Release Date: May 15, 2008
Two Manet Master Paintings Reunited at the National Gallery of Art Thanks to Reciprocal Loan Program with Norton Simon Museum
Washington, DC—Edouard Manet's powerful Ragpicker (c. 1865–1869), a loan from The Norton Simon Foundation in Pasadena, California, will join one of the National Gallery of Art's great masterworks by Manet, The Old Musician (1862)—which recently underwent extensive conservation—with the two paintings hanging together in the 19th-century French galleries of the West Building from May 22 through September 7, 2009. This is part of an ongoing program of exchanges between the two museums that began in May 2007 with the loan of Rembrandt's Portrait of a Boy, "Titus" from the Norton Simon to the National Gallery.
"It is a pleasure for the curators at the Gallery and the Norton Simon to rediscover important works in one another's collections that relate to masterpieces we each own. It is our hope that visitors will share in our enthusiasm and enjoy seeing these works in new contexts," said Earl A. Powell III, director, National Gallery of Art.
"We are delighted to continue this special exchange with the National Gallery of Art and share with its visitors one of the Norton Simon’s most spectacular 19th-century paintings," said Walter W. Timoshuk, president, Norton Simon Museum.
Ragpicker was requested by the National Gallery of Art because of its relationship to The Old Musician. The two works share a similar subject—marginal figures in early modern Paris portrayed with Manet's characteristic intelligence and sympathy—and demonstrate the artist's fascination with the old masters, especially the Spanish painter Diego Velázquez, whose art was a major influence on Manet in the 1860s. Although painted just years apart, these two monumental canvases have been exhibited together only once, in the posthumous retrospective of the artist's work in 1884. This will be the first time Ragpicker has been exhibited outside the Norton Simon Museum in nearly 30 years, and because the Chester Dale bequest to the Gallery in 1963 prohibits the loan of The Old Musician, it is unlikely that these two paintings will be seen together again.
The Gallery has an exceptional collection of works by Manet (15 paintings, 6 drawings, and 42 prints), including several major figural compositions from the 1860s: The Dead Toreador (probably 1864), The Tragic Actor (Rouvière as Hamlet) (1866), and The Old Musician. Norton Simon's Ragpicker will join these major paintings from the Gallery's collection.
The exhibition is sponsored by The Exhibition Circle of the National Gallery of Art.
Ragpicker
Ragpicker is the largest of a group of seven monumental paintings by Manet that depict single figures against undefined, neutral backgrounds. Three, including this work, were inspired by the Spanish artist Diego Velázquez's Philosophers, portraying Aesop and Menippus and admired by Manet during his 1865 trip to Madrid. The idea that wisdom and poverty were associated was a popular belief in Manet's time, and beggars, ragpickers, drunks, and peasants appeared as subjects in literature as well as painting.

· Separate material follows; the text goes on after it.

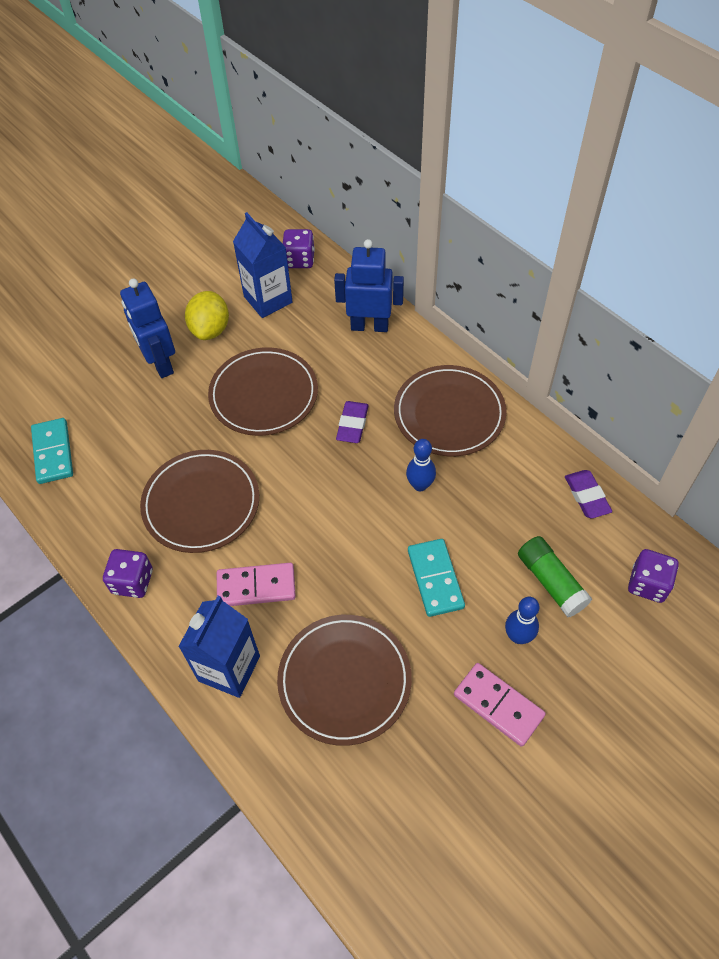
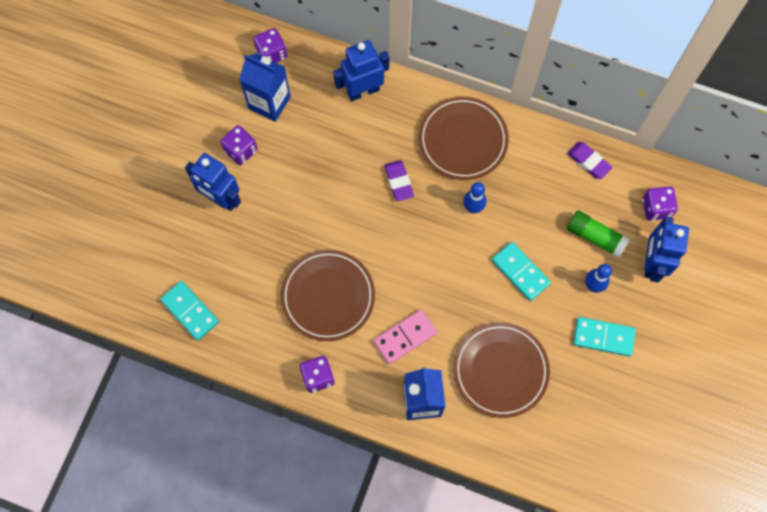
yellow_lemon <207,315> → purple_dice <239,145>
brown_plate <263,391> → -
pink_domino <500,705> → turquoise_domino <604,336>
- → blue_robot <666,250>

Manet observed that Velázquez's backgrounds were "made up of air which surrounds the subject." Eliminating perspective, Manet has made the floor and the wall merge into one another. The figure rests in a two-dimensional space that a critic once scoffingly compared to a playing card. Nevertheless, the skillfully placed still life of rubbish spilling off the canvas firmly anchors the figure to the ground.
The Old Musician
The Old Musician is also deeply indebted to Velázquez. Painted in 1862, three years before the artist's revelatory trip to Madrid, it was Manet's first major multifigured composition and the largest and most ambitious work he had undertaken up to that point. Long recognized as one of Manet's most important early paintings, it has always intrigued viewers and scholars alike.
The painting will be on view again for the first time in more than two years, following a major treatment in the Gallery's painting conservation studio at the hands of senior conservator of paintings Ann Hoenigswald. The work had been considered dark and somber, with thick layers of old, discolored varnish having obscured the artist's bright colors and vibrant brushwork. Removal of the varnish, which had darkened as it aged, revealed the painting with its intended color harmonies, dynamic paint surface, and visual depth. This remarkable transformation returns the work to its original, pristine state.
Technical examination conducted throughout the treatment led to new discoveries about the artist's materials and methods as well as the development of the composition. X-radiographic and infrared studies identified changes in the figures and have provided a better understanding of the relationship between The Old Musician and Manet's earlier painting, The Absinthe Drinker (1858–1859, Ny Carlsberg Glyptotek, Copenhagen). Careful study of related drawings, watercolors, and prints and his use of photographs have brought exciting new insights into Manet's artistic process.